S:  At first when I was going through the script I had to establish my character as the comparing point to the fictional characters onstage. It’s funny actually, after seeing Pippin, I connected it so well with Pirandello’s play, not just acting-wise, but theme-wise. The controlling and trying to figure out ‘Is this real? Is this not real?’ which leaves the director questioning at the end. But the director at the same time has that influence over the characters and the family, trying to just push for more information, and push the play, which is what the Leading Player does very well in Pippin as well. So I did draw influence from Pippin to try and put in the persuasion aspect of my character.

C: How does your portrayal of the Director compare to the Director of Pirandello’s original text?

S: I personally had a more modern view of the director, because we performed the show more modernly. Originally the text has a much older feel, like the step-daughter talks about wearing corsets and such, so it has an older feel to it, but we tried making in modern in a sense so as not to confuse the audience even more. Also, the Director is originally played by a male, so there’s a different attitude in the role from the elderly perspective of a male viewpoint, in comparison to the way I viewed it, as a respectable woman director, who was not only feared, but whose opinion on theatre itself mattered immensely to the actors and audience.

C: What are your thoughts about metaphysical theatre and the confusing elements and questions that result from it?

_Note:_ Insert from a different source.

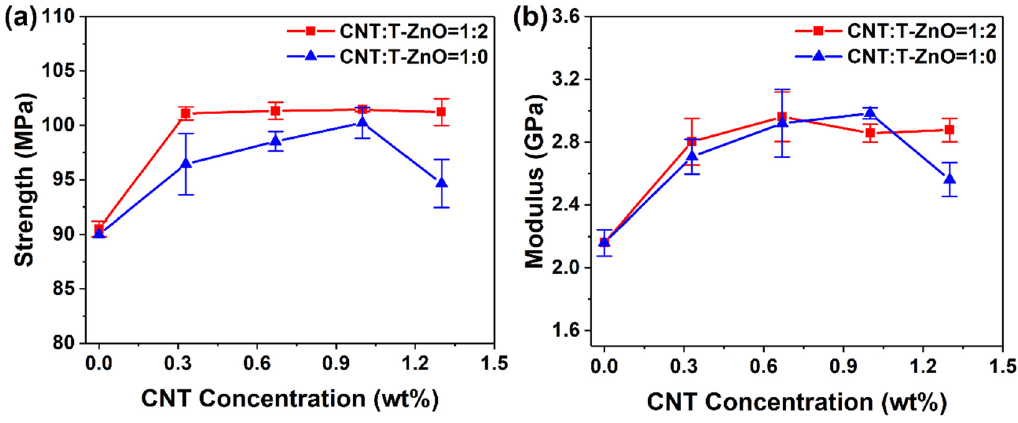
Figure 5: ( a ) Flexural strength and ( b ) fl exural modulus of CNTs/epoxy nanocomposites with and without T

S: What Pippin does is it asks the same questions that older playwrights were asking in the beginning of the 20th century. Pirandello pushes us and asks, “What’s real and what’s not?” while looking at it from a different perspective, which is what Pippin does very well. I think it shows nowadays just looking at situations in a more creative and different perspective than what a typical audience would see. Like the show within a show in Pippin, Six Characters was also a show within a show in a sense, because you literally see the rehearsal process, but then you also see the struggle of determining what’s real and what’s not, as these characters start to perform their lives for you. It’s an illusion but it’s not an illusion. The father actually goes into a whole rant where he’s saying “Don’t use that word, this is our reality!” So it’s just different form of putting the question of what someone else’s illusion is, could be someone else’s reality. We could even apply this to real life when we see something on the news of war or genocide, and you think, ‘Is this real?’ because we’re not living it but we’re seeing it. Is seeing it an illusion or connecting to something that’s real?